Where: Queen Elizabeth Hall, London
When: 7.30pm. Sunday December 14th 2008
How long: Two hours
How much: £20/£25
Jerry Sadowitz (aka Jerry Sadowicz) is a paradox. His name's easy to forget, yet once you've seen him perform, you never forget it. He's a gifted comedian you almost never seen on TV. He's also a talented close-up magician, yet is best known for his talent for offensive jokes.
Doing barely one or two gigs a year, Sadowitz isn't famous. He's had a few TV shows, including The Pall Bearer's Revue, which got him the most number of complaints in television history at the time. But if you know him, you want to see him.
Provided you're over 18, don't have a sensitive disposition and don't mind just the odd word swearword or two.
It's very difficult to describe Sadowitz's style. It's something you have to experience really. While performing card tricks of great skill and deftness, he reveals - or fakes - a dark part of his psyche: an insecure, self-hating Glaswegian psychopath with no taste boundaries or morality, who makes jokes about paedophilia, bestiality, rape, murder of children he's raped and just about any other 'sensitive' topic, all accompanied by a constant stream of c*nts and f*cks.
Sample joke: "How do you crucify a spastic? Nail him to a swastika"
Sample story: "Oh, f*ck. I forgot to rape my neighbour today. Still, with all the floods, her body's probably floating by. 'Help me, help me!' [Mimes swimming after her] 'Not your lucky day, is it?'"

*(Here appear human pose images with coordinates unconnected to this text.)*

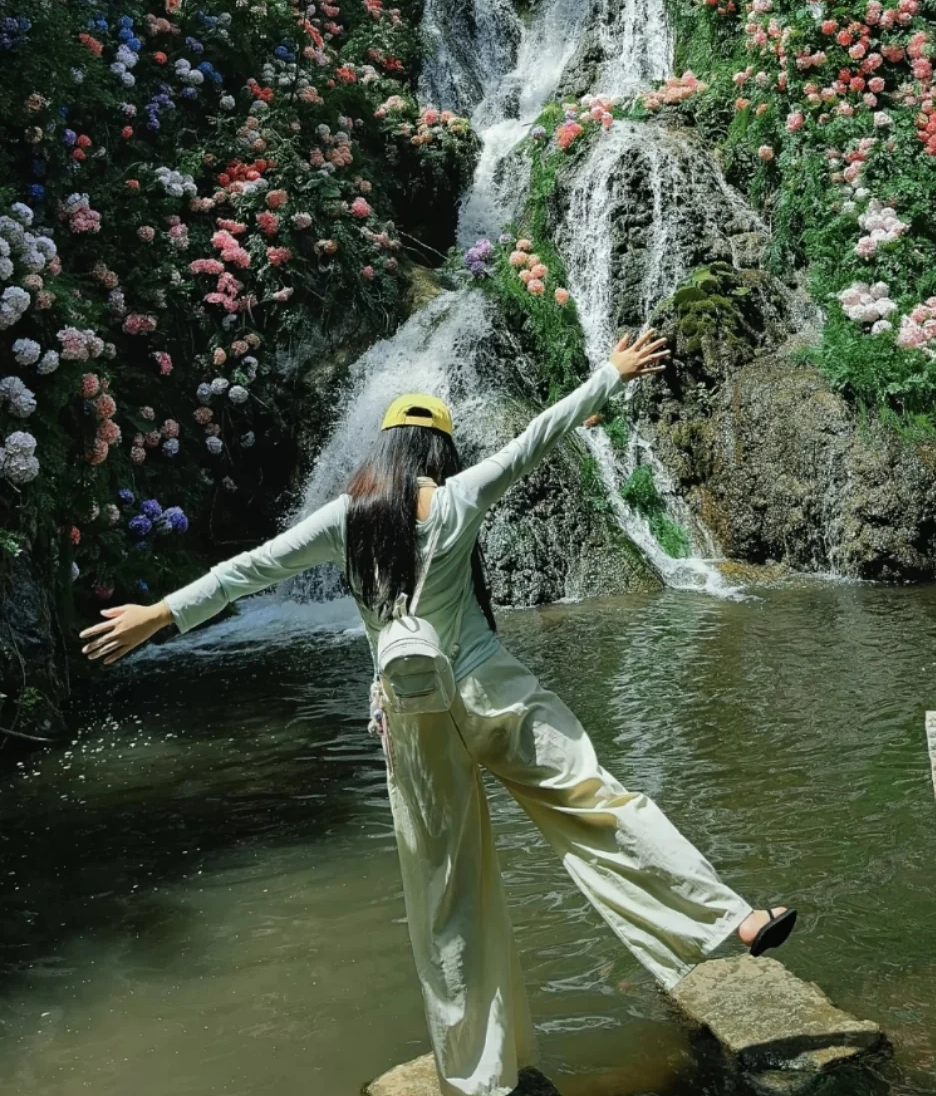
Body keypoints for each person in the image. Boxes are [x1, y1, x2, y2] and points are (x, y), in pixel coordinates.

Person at [82, 327, 796, 1096]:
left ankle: (479, 1075)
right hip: (495, 691)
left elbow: (244, 571)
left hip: (415, 720)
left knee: (447, 895)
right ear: (437, 452)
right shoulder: (456, 499)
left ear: (383, 449)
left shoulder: (345, 519)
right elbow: (537, 437)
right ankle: (731, 919)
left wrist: (158, 613)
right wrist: (610, 374)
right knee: (600, 803)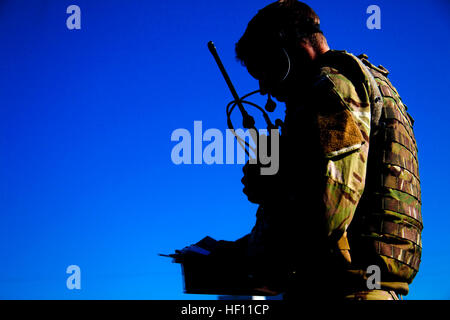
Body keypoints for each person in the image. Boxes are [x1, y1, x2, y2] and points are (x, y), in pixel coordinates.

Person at [231, 0, 423, 300]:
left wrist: (273, 185)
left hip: (342, 290)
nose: (264, 86)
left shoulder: (331, 89)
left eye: (264, 68)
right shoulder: (361, 84)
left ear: (288, 50)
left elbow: (327, 213)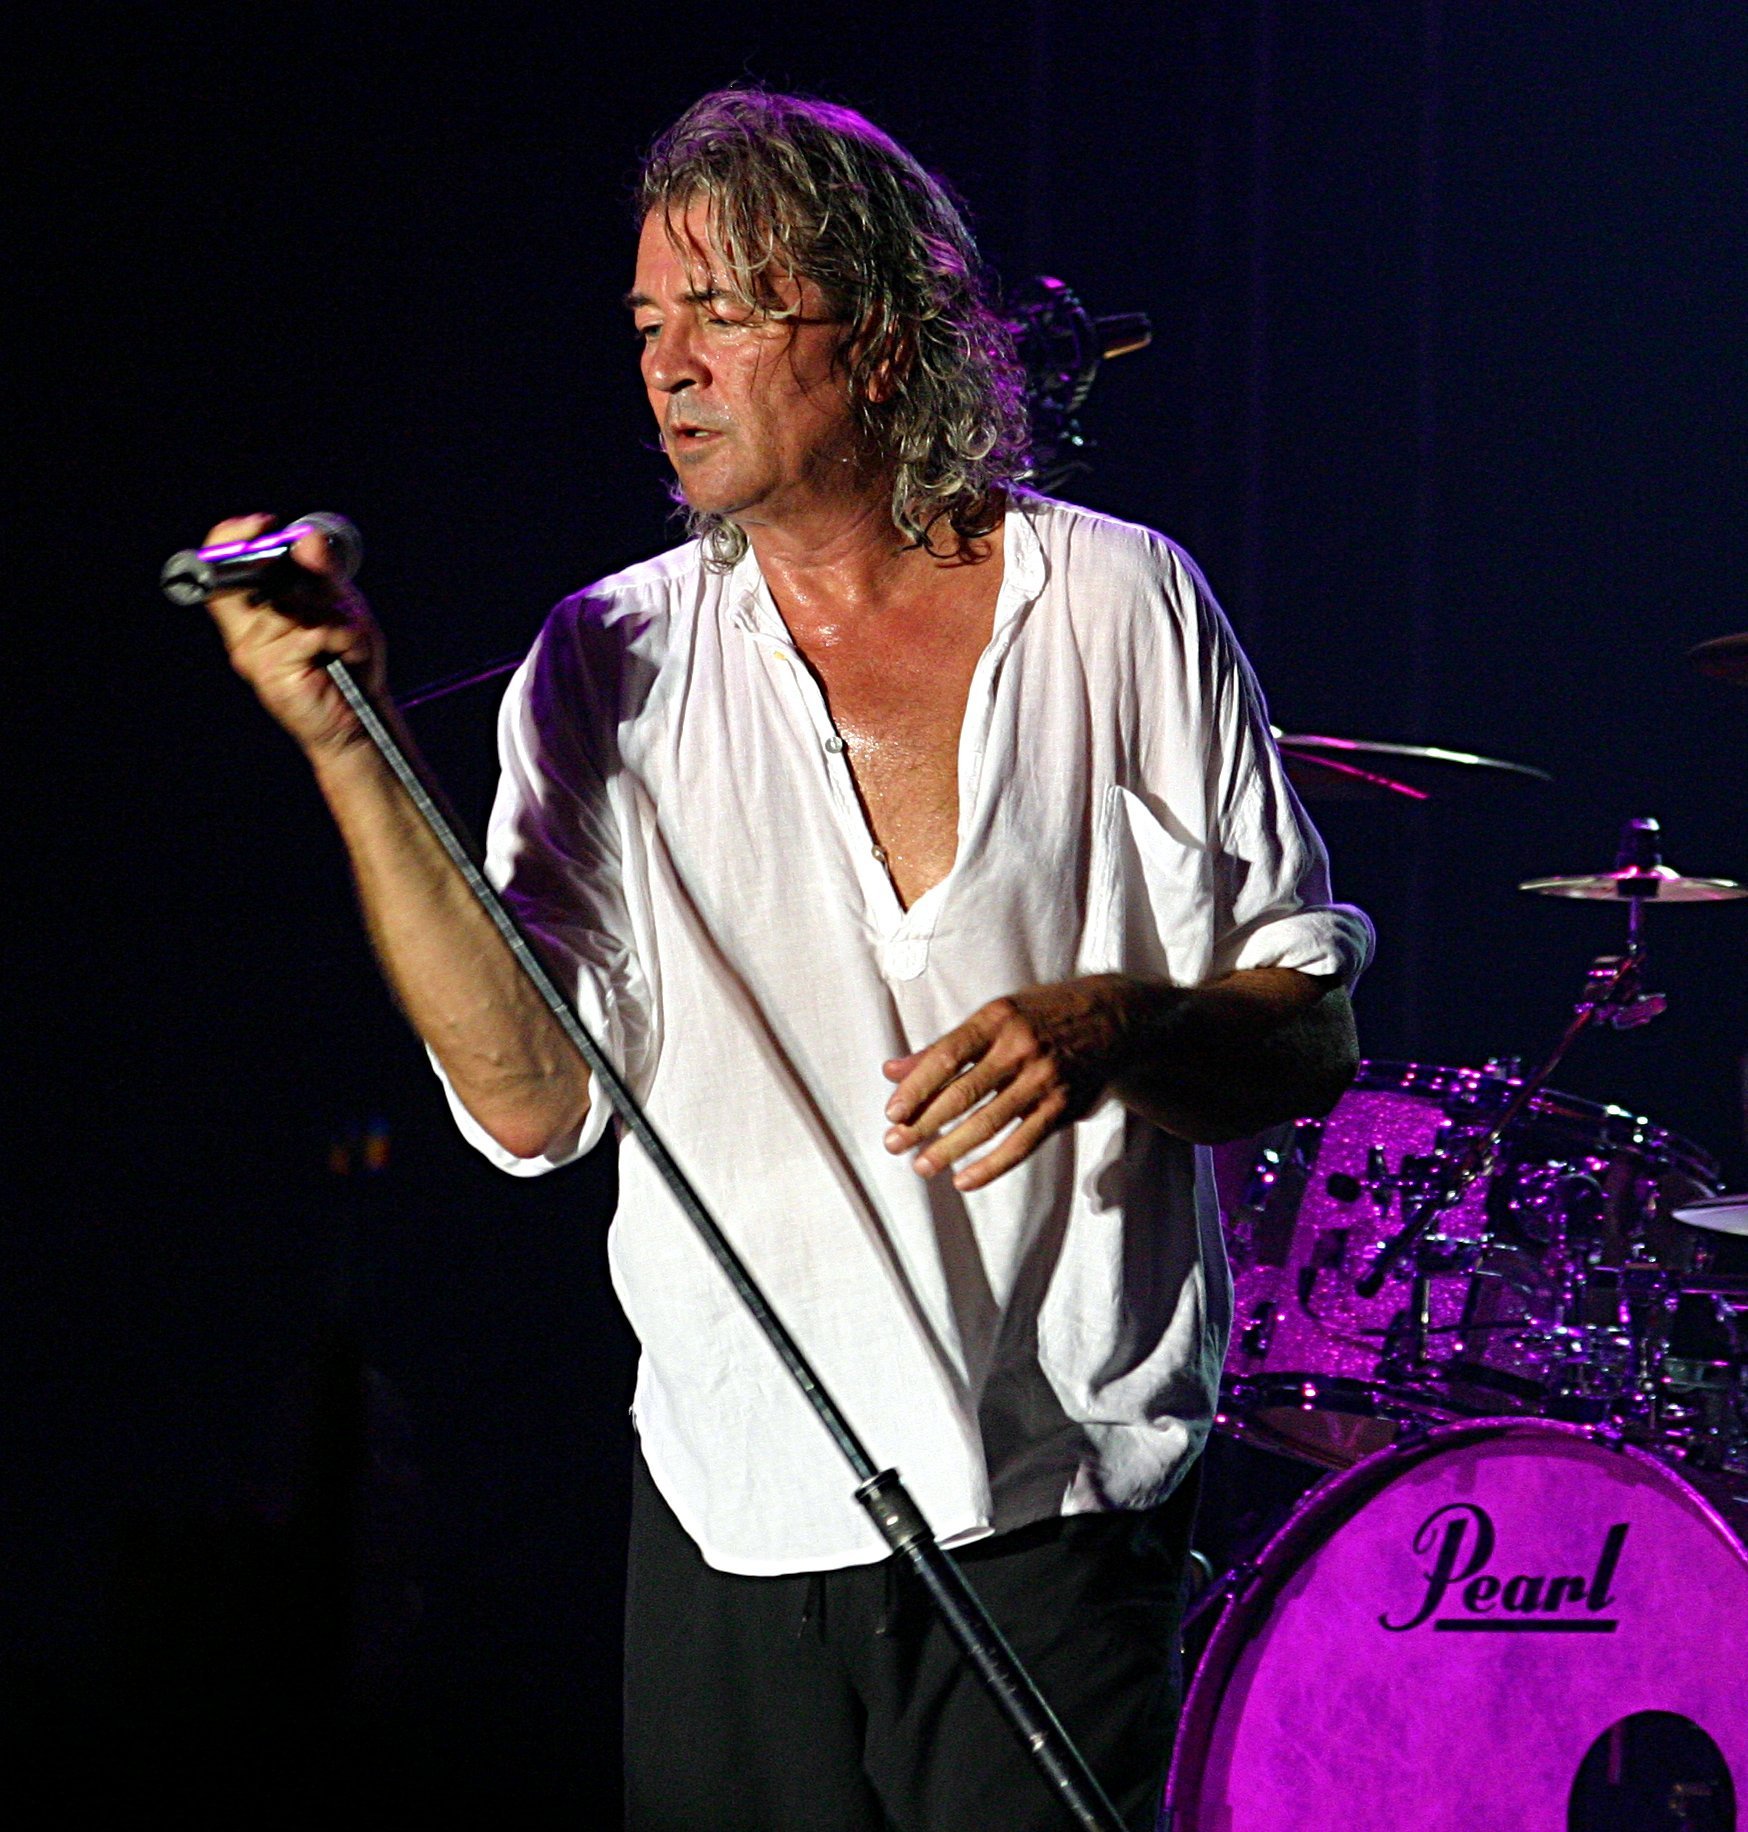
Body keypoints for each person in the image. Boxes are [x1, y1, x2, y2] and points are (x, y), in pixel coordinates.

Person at [203, 88, 1370, 1832]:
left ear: (884, 337)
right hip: (737, 1503)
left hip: (1063, 1497)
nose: (670, 368)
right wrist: (347, 744)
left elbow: (1306, 1035)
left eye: (726, 313)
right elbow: (525, 1104)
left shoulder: (1119, 605)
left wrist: (1117, 1023)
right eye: (646, 325)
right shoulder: (606, 659)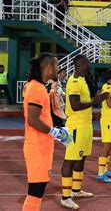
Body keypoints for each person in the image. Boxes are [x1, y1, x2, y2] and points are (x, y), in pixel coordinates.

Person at [22, 53, 71, 211]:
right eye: (56, 66)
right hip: (38, 147)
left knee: (38, 191)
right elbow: (33, 120)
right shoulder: (37, 88)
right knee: (35, 192)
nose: (58, 69)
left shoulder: (36, 85)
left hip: (39, 145)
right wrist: (55, 132)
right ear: (49, 67)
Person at [61, 55, 110, 209]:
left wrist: (95, 99)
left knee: (81, 157)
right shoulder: (74, 80)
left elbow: (85, 101)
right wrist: (94, 101)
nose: (89, 66)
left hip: (85, 124)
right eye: (87, 63)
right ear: (80, 64)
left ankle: (76, 190)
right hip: (75, 124)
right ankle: (65, 196)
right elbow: (75, 105)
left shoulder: (82, 79)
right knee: (70, 159)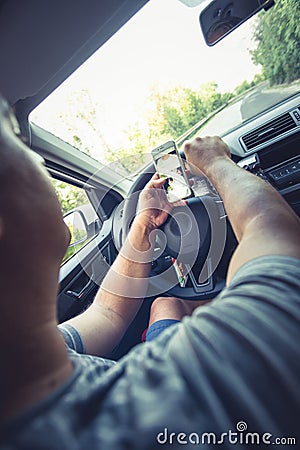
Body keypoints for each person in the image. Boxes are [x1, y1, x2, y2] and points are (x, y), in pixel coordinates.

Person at [0, 93, 299, 448]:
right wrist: (216, 162)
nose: (36, 158)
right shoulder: (210, 377)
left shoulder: (25, 362)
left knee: (165, 304)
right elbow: (279, 241)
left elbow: (107, 312)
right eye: (20, 146)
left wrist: (142, 226)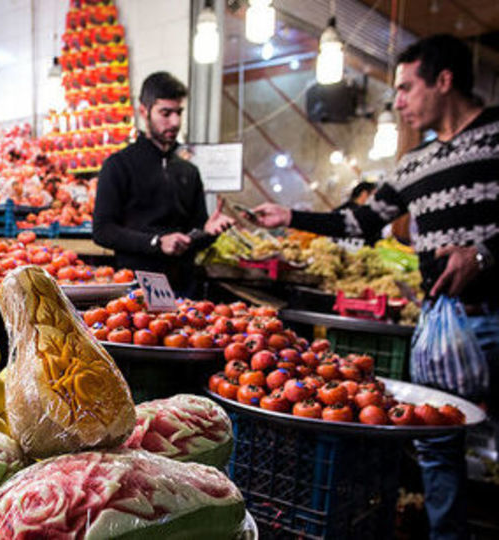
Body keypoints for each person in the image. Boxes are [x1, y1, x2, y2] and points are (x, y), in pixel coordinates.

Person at [248, 34, 499, 540]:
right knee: (437, 443)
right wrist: (289, 215)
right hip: (442, 324)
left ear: (444, 80)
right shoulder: (416, 164)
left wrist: (484, 253)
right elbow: (362, 222)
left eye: (407, 88)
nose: (399, 102)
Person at [92, 72, 234, 296]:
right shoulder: (118, 165)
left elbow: (191, 237)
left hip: (184, 290)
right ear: (143, 111)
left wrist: (208, 232)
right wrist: (156, 242)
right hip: (135, 292)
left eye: (179, 112)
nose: (175, 122)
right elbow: (103, 231)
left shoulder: (189, 171)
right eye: (165, 113)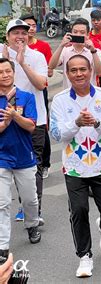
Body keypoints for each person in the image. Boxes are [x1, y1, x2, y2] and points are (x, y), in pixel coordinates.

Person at [50, 55, 101, 278]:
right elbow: (56, 134)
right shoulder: (60, 100)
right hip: (74, 167)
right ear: (67, 73)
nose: (79, 74)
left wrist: (98, 124)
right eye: (73, 70)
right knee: (79, 211)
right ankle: (84, 256)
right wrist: (76, 124)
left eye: (83, 69)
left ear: (91, 70)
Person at [1, 19, 48, 225]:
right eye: (15, 33)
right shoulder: (0, 54)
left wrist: (21, 62)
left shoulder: (36, 56)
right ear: (7, 36)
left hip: (33, 119)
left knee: (33, 166)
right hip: (3, 117)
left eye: (24, 32)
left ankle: (32, 209)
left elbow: (41, 84)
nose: (20, 36)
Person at [0, 57, 41, 249]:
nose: (5, 75)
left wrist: (15, 116)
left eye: (8, 71)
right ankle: (3, 246)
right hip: (2, 158)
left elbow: (31, 126)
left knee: (29, 199)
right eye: (0, 72)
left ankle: (32, 224)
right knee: (2, 203)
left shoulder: (26, 96)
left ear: (13, 72)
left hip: (24, 156)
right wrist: (5, 124)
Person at [49, 18, 101, 89]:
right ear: (71, 33)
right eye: (75, 32)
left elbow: (99, 72)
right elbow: (51, 66)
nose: (78, 34)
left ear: (88, 35)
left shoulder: (95, 52)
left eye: (82, 32)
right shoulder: (65, 50)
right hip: (69, 94)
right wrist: (61, 45)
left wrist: (93, 51)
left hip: (89, 94)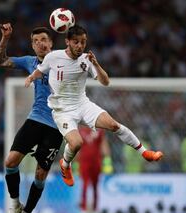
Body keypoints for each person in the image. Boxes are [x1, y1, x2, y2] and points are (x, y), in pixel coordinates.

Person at [25, 25, 163, 187]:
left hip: (83, 104)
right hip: (62, 110)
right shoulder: (53, 57)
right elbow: (40, 70)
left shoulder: (86, 60)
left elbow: (106, 82)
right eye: (76, 42)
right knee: (76, 143)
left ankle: (145, 152)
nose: (80, 46)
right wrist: (30, 78)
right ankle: (65, 164)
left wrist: (96, 64)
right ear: (67, 42)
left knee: (113, 125)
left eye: (83, 42)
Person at [0, 23, 63, 213]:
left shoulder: (63, 61)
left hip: (57, 124)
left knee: (40, 174)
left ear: (51, 43)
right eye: (35, 41)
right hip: (35, 119)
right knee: (10, 161)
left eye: (43, 39)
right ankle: (14, 205)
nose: (40, 43)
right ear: (32, 46)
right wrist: (5, 38)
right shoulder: (30, 62)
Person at [77, 126, 110, 213]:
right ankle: (83, 210)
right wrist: (75, 164)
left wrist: (107, 163)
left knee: (95, 186)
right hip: (84, 162)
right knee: (84, 185)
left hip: (96, 162)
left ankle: (95, 210)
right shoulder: (80, 131)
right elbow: (77, 147)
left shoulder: (99, 130)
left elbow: (104, 145)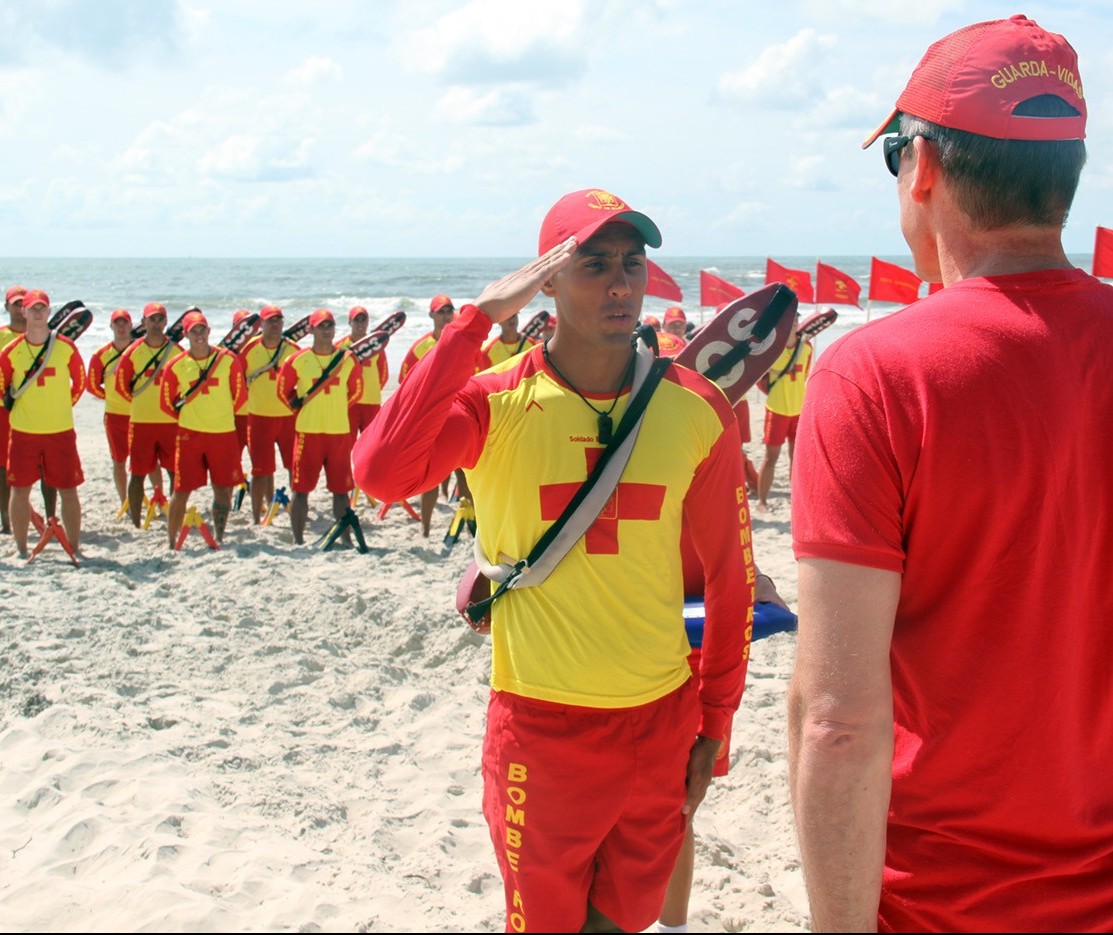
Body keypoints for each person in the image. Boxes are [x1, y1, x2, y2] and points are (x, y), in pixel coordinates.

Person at [352, 187, 753, 933]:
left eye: (631, 264)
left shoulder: (695, 406)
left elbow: (730, 580)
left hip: (660, 722)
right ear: (548, 281)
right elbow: (379, 471)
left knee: (622, 923)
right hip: (541, 729)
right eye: (593, 264)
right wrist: (477, 321)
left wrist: (714, 727)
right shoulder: (495, 402)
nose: (618, 284)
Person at [787, 16, 1113, 933]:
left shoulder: (878, 375)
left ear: (921, 164)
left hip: (938, 903)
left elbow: (837, 719)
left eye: (893, 154)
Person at [0, 290, 85, 559]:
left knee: (68, 490)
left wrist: (61, 405)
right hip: (23, 432)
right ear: (22, 312)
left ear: (49, 312)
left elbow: (79, 383)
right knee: (20, 490)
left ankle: (74, 546)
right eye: (32, 308)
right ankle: (22, 549)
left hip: (60, 431)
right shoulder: (11, 351)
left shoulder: (65, 347)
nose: (37, 313)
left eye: (42, 308)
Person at [159, 310, 248, 547]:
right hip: (191, 435)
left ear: (209, 331)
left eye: (203, 330)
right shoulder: (176, 365)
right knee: (181, 489)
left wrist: (220, 415)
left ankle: (219, 536)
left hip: (223, 434)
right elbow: (166, 403)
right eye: (193, 331)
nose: (199, 335)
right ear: (186, 334)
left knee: (223, 489)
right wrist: (190, 416)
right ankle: (172, 540)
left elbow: (239, 397)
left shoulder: (227, 359)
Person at [276, 308, 362, 546]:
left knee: (341, 491)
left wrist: (334, 407)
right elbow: (283, 392)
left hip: (338, 433)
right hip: (308, 432)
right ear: (311, 329)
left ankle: (345, 539)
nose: (326, 330)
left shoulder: (347, 359)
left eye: (330, 325)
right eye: (321, 326)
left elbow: (356, 392)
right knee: (301, 490)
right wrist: (304, 409)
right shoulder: (297, 360)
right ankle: (298, 539)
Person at [397, 293, 475, 537]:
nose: (445, 315)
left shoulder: (464, 342)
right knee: (430, 476)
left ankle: (473, 525)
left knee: (466, 475)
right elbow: (404, 381)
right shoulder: (420, 347)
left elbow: (480, 374)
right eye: (440, 311)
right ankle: (426, 529)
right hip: (431, 419)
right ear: (431, 315)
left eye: (449, 310)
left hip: (460, 417)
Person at [116, 302, 179, 528]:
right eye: (151, 319)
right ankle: (135, 521)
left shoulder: (176, 350)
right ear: (143, 322)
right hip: (141, 422)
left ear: (165, 322)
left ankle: (174, 515)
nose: (155, 324)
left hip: (170, 422)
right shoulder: (133, 352)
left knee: (174, 472)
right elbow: (123, 386)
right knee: (138, 474)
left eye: (159, 319)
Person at [239, 304, 298, 524]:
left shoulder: (293, 349)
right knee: (260, 470)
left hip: (288, 417)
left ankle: (297, 511)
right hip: (259, 418)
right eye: (270, 320)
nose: (274, 325)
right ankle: (256, 517)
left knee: (294, 467)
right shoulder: (249, 349)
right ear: (261, 324)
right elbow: (237, 380)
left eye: (278, 320)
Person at [754, 313, 810, 514]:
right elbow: (760, 378)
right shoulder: (772, 350)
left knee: (797, 458)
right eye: (789, 320)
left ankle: (797, 498)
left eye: (795, 320)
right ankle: (762, 501)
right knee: (771, 458)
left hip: (799, 410)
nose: (793, 323)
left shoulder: (807, 347)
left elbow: (804, 375)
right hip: (777, 410)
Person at [86, 308, 141, 508]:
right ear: (111, 326)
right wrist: (111, 397)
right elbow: (91, 385)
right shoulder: (101, 355)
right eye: (117, 323)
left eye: (125, 322)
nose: (121, 326)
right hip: (115, 415)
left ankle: (154, 500)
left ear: (131, 325)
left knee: (147, 462)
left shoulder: (141, 351)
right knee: (119, 461)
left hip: (141, 415)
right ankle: (124, 501)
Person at [336, 305, 389, 443]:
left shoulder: (376, 344)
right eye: (356, 320)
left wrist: (373, 389)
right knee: (347, 443)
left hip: (372, 402)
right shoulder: (340, 347)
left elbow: (383, 373)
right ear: (349, 322)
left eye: (363, 320)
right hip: (349, 403)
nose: (360, 323)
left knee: (372, 443)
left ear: (367, 322)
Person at [0, 284, 28, 533]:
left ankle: (48, 518)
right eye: (16, 304)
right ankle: (7, 522)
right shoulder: (1, 336)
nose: (20, 308)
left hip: (34, 411)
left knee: (38, 467)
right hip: (3, 410)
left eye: (24, 304)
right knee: (3, 467)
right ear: (6, 307)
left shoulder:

And so on. He even dedicates his last trick of the evening to Robert Mugabe*, while occasionally sitting down to watch hardcore lesbian porn on his giant overhead projection screen.
But unlike a lot of comedians who tell jokes purely to shock, there's something approaching a coherent philosophy behind it all. It feels like a well developed world view of hate that also draws on human failings, desires and insecurities. 'Jerry Sadowitz' hates the world because he's a self-admitted 'ugly fucker' who has to pay for prostitutes. His non-stop stream of invective doesn't feel like jokes thrown out a random - there's a narrative stream guiding you from one end of the act to another.
But it's not all hate. While he's willing to make jokes at other comics' expenses ("What do you get if you cross Jimmy Carr with a stand-up comedian?") he's also very willing to praise the likes of Stewart Lee and George Carlin and to stand up for what he (seems) to believe in, as well as explaining to the bewildered that comedians might not always be serious about what they say.
Sadowitz is a bit of an acquired taste and usually you can find even the most devoted fan silent for select portions of the act. Of all the times, I've seen him though, this had probably the least quiet time, with surprisingly the magic tricks in the middle providing the areas of least entertainment despite their brilliance.
Definitely the funniest thing I've seen all year, though. I'll have to watch out for his gig next year, I suspect.
Audience: Happy to be there. No walk outs that I noticed. Tended to need to pee a lot. Quite a few seemed surprised that he was going to be so offensive. Which is surprising. Why were they there?
Programme: No programme
Not bad. Good acoustics. Weird bar that had two people handling three queues (queues? At a bar?), with one guy pouring and the other guy taking the cash. Very little leg room at the seats, so no one could pass you when they needed to leave.
* On the general grounds of Mugabe's unwillingness to submit to external demands from the "English ruling classes" and a desire to take his whole country down now rather than spend centuries in fealty. As I said, it does feel like a coherent world view at times.